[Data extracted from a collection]
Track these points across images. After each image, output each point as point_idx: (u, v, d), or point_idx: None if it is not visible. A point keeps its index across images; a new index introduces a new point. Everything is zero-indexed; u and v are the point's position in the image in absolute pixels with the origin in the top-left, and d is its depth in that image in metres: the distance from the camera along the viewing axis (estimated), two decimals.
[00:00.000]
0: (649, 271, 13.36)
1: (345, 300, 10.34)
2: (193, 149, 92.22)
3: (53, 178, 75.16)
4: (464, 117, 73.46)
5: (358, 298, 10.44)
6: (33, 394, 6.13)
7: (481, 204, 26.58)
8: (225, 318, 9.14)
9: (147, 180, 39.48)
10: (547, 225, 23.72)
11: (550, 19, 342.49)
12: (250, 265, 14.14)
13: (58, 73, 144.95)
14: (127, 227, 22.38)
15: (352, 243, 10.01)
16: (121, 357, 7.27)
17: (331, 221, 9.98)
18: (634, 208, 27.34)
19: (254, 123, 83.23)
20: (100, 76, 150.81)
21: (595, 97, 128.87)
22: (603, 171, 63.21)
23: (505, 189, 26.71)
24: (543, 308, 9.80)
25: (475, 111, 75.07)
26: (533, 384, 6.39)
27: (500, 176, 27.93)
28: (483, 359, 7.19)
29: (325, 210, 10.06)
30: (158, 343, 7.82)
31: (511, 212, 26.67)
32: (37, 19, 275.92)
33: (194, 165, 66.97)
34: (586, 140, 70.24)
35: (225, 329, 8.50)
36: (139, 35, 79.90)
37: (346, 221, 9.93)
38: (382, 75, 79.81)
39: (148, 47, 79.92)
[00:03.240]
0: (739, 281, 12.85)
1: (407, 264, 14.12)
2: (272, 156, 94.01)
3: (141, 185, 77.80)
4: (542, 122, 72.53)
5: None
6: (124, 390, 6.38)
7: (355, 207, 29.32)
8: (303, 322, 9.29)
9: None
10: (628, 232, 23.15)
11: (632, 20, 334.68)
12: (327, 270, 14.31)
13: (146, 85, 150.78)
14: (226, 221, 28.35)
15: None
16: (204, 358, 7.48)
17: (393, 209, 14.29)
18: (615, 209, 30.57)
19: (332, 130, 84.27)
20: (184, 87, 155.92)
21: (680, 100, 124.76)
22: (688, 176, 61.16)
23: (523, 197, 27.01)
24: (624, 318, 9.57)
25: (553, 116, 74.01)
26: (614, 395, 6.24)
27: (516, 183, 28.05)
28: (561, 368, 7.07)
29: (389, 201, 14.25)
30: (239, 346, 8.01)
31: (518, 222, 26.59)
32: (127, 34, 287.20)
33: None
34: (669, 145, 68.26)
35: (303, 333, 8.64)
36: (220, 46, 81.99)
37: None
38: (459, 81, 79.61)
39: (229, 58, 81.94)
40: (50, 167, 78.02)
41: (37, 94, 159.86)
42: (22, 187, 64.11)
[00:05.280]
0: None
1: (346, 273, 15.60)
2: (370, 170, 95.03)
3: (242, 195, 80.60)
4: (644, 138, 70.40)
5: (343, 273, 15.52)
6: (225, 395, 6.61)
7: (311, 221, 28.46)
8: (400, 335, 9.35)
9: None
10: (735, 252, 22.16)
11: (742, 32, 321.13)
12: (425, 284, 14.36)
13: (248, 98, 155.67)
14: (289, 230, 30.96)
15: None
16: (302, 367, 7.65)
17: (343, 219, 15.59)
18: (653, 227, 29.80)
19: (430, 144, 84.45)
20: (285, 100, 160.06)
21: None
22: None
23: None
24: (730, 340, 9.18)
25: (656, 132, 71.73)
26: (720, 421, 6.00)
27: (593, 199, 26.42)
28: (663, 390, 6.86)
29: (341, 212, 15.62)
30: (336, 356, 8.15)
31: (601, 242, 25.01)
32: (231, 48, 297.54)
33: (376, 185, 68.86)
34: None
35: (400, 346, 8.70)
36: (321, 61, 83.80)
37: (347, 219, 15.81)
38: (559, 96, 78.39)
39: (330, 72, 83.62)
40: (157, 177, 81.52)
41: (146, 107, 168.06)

▶ [What is being asked]: Would you retype exactly the lines above, from the line with "1: (345, 300, 10.34)" to the line with "13: (58, 73, 144.95)", with both end lines kept and nothing more?

▶ [Response to this exercise]:
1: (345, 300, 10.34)
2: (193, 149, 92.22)
3: (53, 178, 75.16)
4: (464, 117, 73.46)
5: (358, 298, 10.44)
6: (33, 394, 6.13)
7: (481, 204, 26.58)
8: (225, 318, 9.14)
9: (147, 180, 39.48)
10: (547, 225, 23.72)
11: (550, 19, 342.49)
12: (250, 265, 14.14)
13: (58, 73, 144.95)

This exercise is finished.